* _Vorgegebener Text_:
──────────

Sicher ist: In der Gegend, an den westlichen Flanken des mächtigen Rwenzori-Gebirges, treiben sich immer noch ehemalige Rebellen herum, die von den östlichen Flanken des Gebirges stammen; aus dem Nachbarland Uganda. Dort hatten sie sich Anfang der 1990er-Jahre formiert, mit dem vorgeblichen Ziel, den Präsidenten zu stürzen und eine islamische Herrschaft zu errichten. Unter ihnen waren Anhänger des ehemaligen ugandischen Diktators Idi Amin ebenso wie zum Islam konvertierte frühere Protestanten. Von der ugandischen Armee geschlagen, zogen sie sich in die Wälder auf der kongolesischen Seite zurück und gründeten dort 1995 die "Vereinigten Demokratischen Kräfte" (ADF). Seither gilt die Truppe unter den zahlreichen Milizen, die den Ostkongo terrorisieren, als eine der geheimnisvollsten - und als eine der brutalsten.

Die Gewalt, unter der die Menschen in Beni seit zwei Jahrzehnten leiden, erreichte in der Nacht zum 14. August einen neuen Höhepunkt; eine Woche, nachdem Kongos Präsident Joseph Kabila die Region besucht und mit seinem ugandischen Kollegen Yoweri Museveni verkündet hatte, gemeinsam noch entschlossener gegen die ADF vorzugehen. Die Angreifer jener Nacht kamen nach Sonnenuntergang. Sie steckten Häuser in Brand, verschleppten Frauen, hackten mit Macheten auf ihre Opfer ein, schlugen manchen die Köpfe ab. Laut Behördenangaben starben bei dem Massaker 36 Menschen, Vertreter der dortigen Zivilgesellschaft zählten 51 Tote.

──────────

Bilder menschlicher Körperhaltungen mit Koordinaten
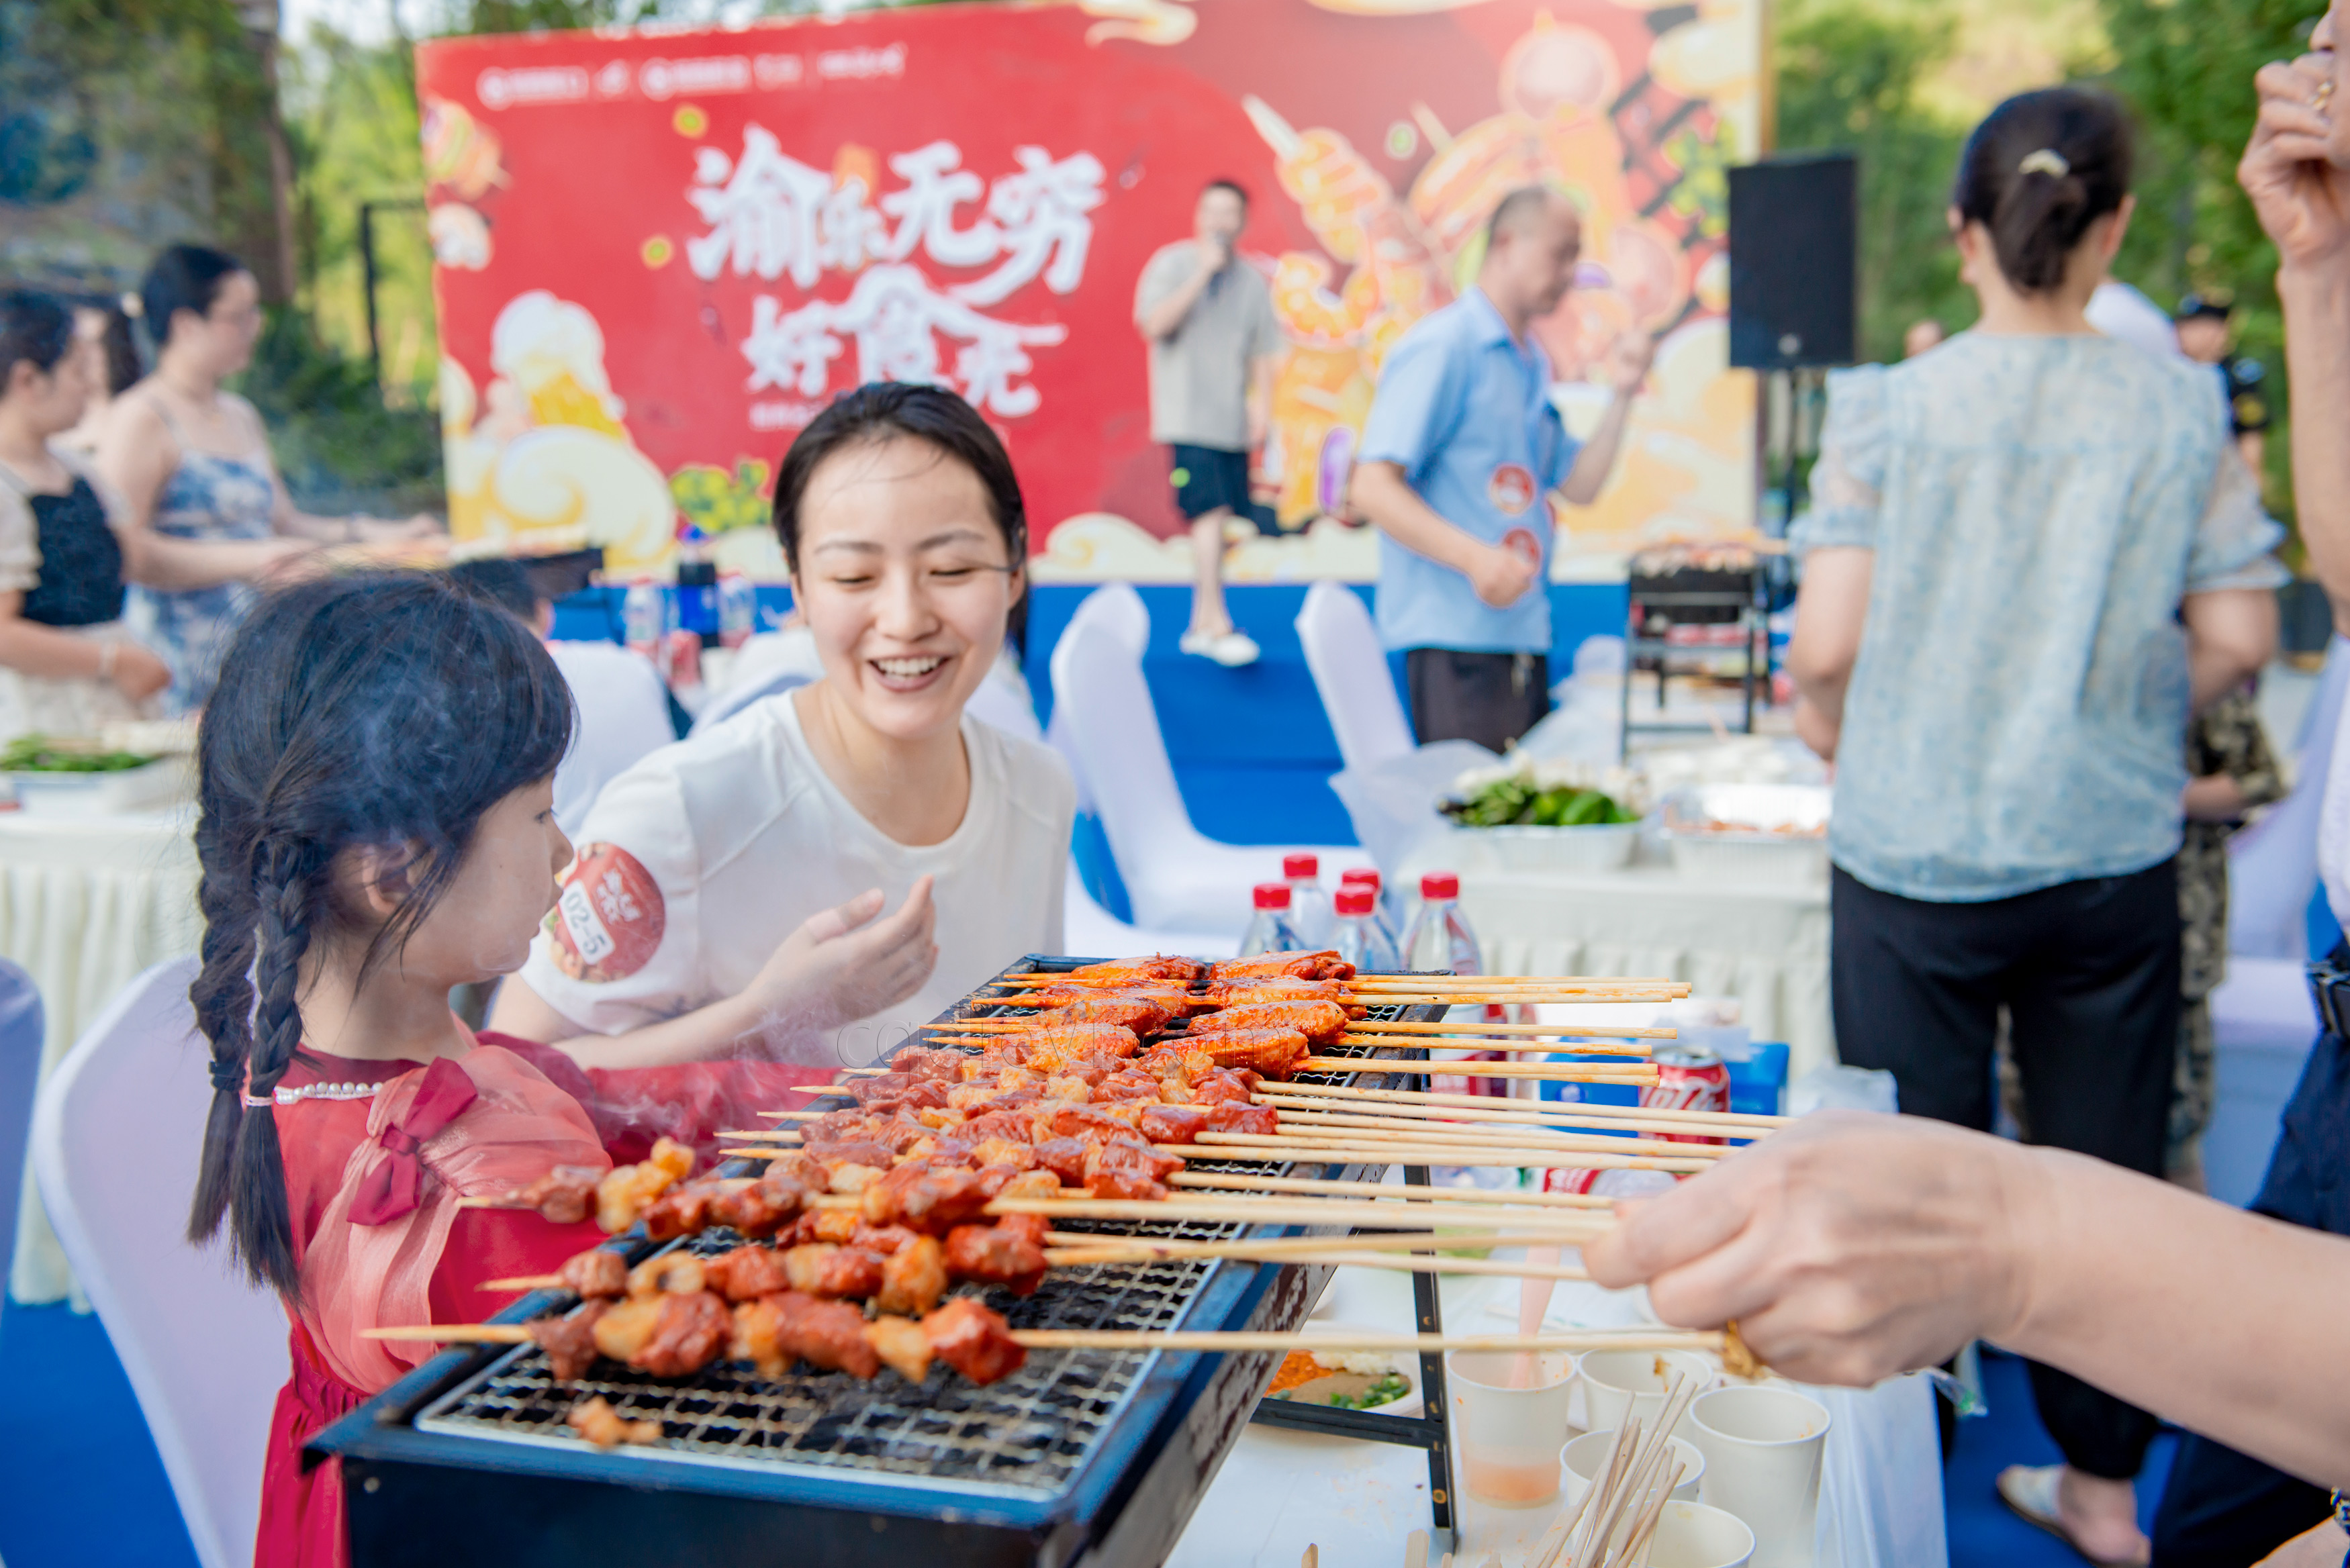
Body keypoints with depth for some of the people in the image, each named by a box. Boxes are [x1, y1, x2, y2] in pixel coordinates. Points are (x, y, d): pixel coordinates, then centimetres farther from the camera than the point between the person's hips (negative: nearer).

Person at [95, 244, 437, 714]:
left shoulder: (242, 416, 19)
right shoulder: (138, 419, -7)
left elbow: (283, 524, 24)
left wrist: (375, 534, 10)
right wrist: (246, 560, -24)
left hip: (258, 647, 7)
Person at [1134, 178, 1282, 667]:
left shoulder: (1252, 282, 12)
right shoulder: (1172, 264, 1)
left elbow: (1263, 353, 14)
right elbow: (1154, 325, -12)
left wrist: (1262, 406, 2)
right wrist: (1202, 274, -13)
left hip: (1233, 422, 5)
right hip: (1187, 419, -5)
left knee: (1216, 521, 7)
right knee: (1210, 513, -16)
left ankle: (1199, 625, 16)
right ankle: (1217, 624, -16)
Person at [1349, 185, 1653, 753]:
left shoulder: (1531, 364, 18)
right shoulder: (1441, 347, -9)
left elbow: (1578, 485, 20)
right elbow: (1372, 489, -17)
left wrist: (1621, 394, 8)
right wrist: (1474, 558, -29)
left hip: (1522, 637, 9)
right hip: (1454, 637, -9)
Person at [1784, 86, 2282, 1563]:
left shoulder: (1889, 408, -10)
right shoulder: (2180, 410, -4)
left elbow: (1827, 648, -13)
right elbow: (2238, 639, -1)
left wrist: (1836, 738, 7)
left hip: (1913, 851, -2)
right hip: (2111, 851, 2)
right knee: (2106, 1175, 15)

──────────

* _Aufgabenstellung_: Schreiben Sie den Text über die Gewalt der ADF-Rebellen im Ostkongo im Anschluss an seinen letzten Satz weiter.

* _Ihre Antwort_:
Bereits am Tag nach dem Blutbad stand für den Sprecher der kongolesischen Armee fest: Die Täter seien Mitglieder der ADF gewesen, und sie hätten die Zivilisten aus "Rache" getötet; aus Rache dafür, dass das Militär in der Region gegen die Miliz vorgehe. Kurz darauf meldete sich Regierungssprecher Lambert Mende zu Wort, verkündete eine dreitägige Staatstrauer und klagte, man versuche schon seit längerer Zeit vergeblich, den Rest der Welt auf diese "dschihadistische Bedrohung" aufmerksam zu machen; man habe es im Kongo inzwischen mit "internationalem Terrorismus" zu tun, und die Armee des Landes stehe "allein da, angesichts der Gleichgültigkeit der internationalen Gemeinschaft".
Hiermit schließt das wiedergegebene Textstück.